Sie ist ideal, wenn Sie nicht in mehrere Maschinen investieren möchten. Sie passt sich den meisten Vorarbeiten an, sei es zum Glätten, Vereinheitlichen oder zur Vorbereitung der Lackierung.

 

3. Für ein makelloses Finish: die Präzisionsschleifmaschine

In der Endphase der Bearbeitung wird die Wahl der Schleifmaschine noch strategischer. Es ist zwingend erforderlich, eine feine Exzentrizität von 2,5 mm zu verwenden.

Warum? Weil sie verhindert, was die Karosseriebauer Schweineschwänze nennen, diese Mikrospiralen, die durch eine zu große Exzentrizität entstehen und nach dem Auftragen der Farbe sichtbar werden.

Dies ist ein entscheidender Punkt, um ein perfekt glattes Ergebnis zu gewährleisten. Wie man bei ColorBox sagt, hängt 60 % der Endqualität von der Oberflächenvorbereitung ab.

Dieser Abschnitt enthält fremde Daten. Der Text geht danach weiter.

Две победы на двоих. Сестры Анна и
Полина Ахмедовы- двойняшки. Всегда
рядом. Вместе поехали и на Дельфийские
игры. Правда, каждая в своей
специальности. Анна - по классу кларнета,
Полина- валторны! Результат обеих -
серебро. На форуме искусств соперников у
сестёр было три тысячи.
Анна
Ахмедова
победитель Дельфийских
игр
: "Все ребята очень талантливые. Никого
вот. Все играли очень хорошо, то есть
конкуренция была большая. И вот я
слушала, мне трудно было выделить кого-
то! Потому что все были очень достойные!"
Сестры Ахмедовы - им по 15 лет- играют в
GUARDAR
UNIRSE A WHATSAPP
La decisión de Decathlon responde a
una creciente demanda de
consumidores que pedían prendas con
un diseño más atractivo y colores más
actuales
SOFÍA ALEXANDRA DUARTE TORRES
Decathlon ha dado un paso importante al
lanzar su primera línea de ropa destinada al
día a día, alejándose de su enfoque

Man sollte also an diesem Punkt nicht sparen.

Was die neuen Lacke von Ihnen verlangen

Mit der Einführung innovativer Lacke wie Cromax Pro, Spies Hecker Hi-TEC, Standoblue oder IxellTech sind die Schleifanforderungen noch gestiegen.

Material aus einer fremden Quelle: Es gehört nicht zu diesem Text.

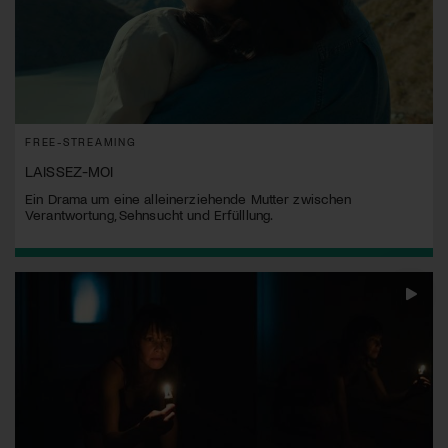
FREE-STREAMING
LAISSEZ-MOI
Ein Drama um eine alleinerziehende Mutter zwischen
Verantwortung, Sehnsucht und Erfülllung.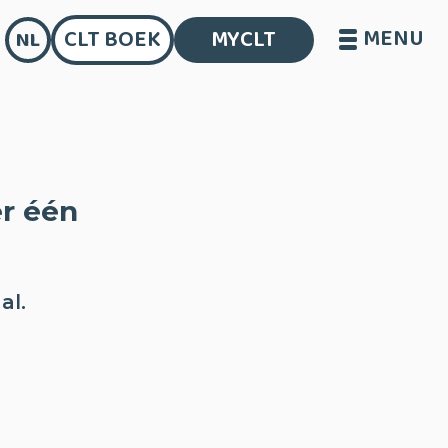
MENU
CLT BOEK
MYCLT
NL
er één
al.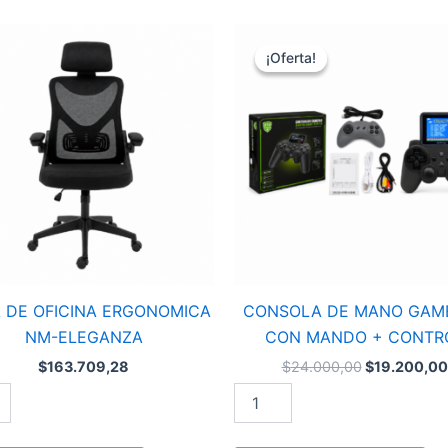
El
CONSOLA
precio
DE
¡Oferta!
¡Oferta!
original
NA
MANO
era:
OMICA
GAMEPAD
$24.000,00
CON
NZA
MANDO
ad
+
CONTROL
cantidad
A DE OFICINA ERGONOMICA
CONSOLA DE MANO GAM
NM-ELEGANZA
CON MANDO + CONTR
$
163.709,28
$
24.000,00
$
19.200,00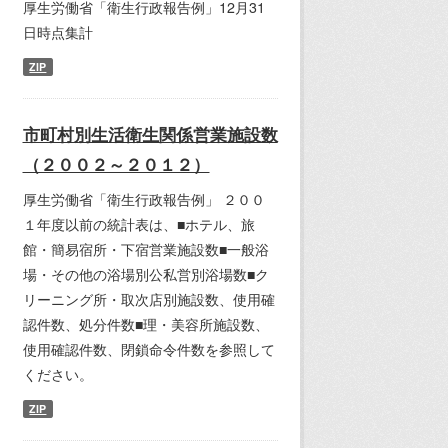
厚生労働省「衛生行政報告例」12月31
日時点集計
ZIP
市町村別生活衛生関係営業施設数
（２００２～２０１２）
厚生労働省「衛生行政報告例」 ２００
１年度以前の統計表は、■ホテル、旅
館・簡易宿所・下宿営業施設数■一般浴
場・その他の浴場別公私営別浴場数■ク
リーニング所・取次店別施設数、使用確
認件数、処分件数■理・美容所施設数、
使用確認件数、閉鎖命令件数を参照して
ください。
ZIP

Diese Produkte sind so formuliert, dass sie in sehr dünnen Schichten aufgetragen werden, was keinen Raum für Ungenauigkeiten lässt. Die Oberfläche muss bis zur Körnung P800 vorbereitet werden, oft in einem einzigen Durchgang.

 

Mit anderen Worten, diese neuen Generationen von Lacken erfordern einen rigorosen Prozess. Jede kleinste Unvollkommenheit wird sichtbar, und die Wahl der Schleifmaschine – sowie die Einhaltung der richtigen Schleifzyklen – wird zu einem zentralen Element Ihres Erfolgs.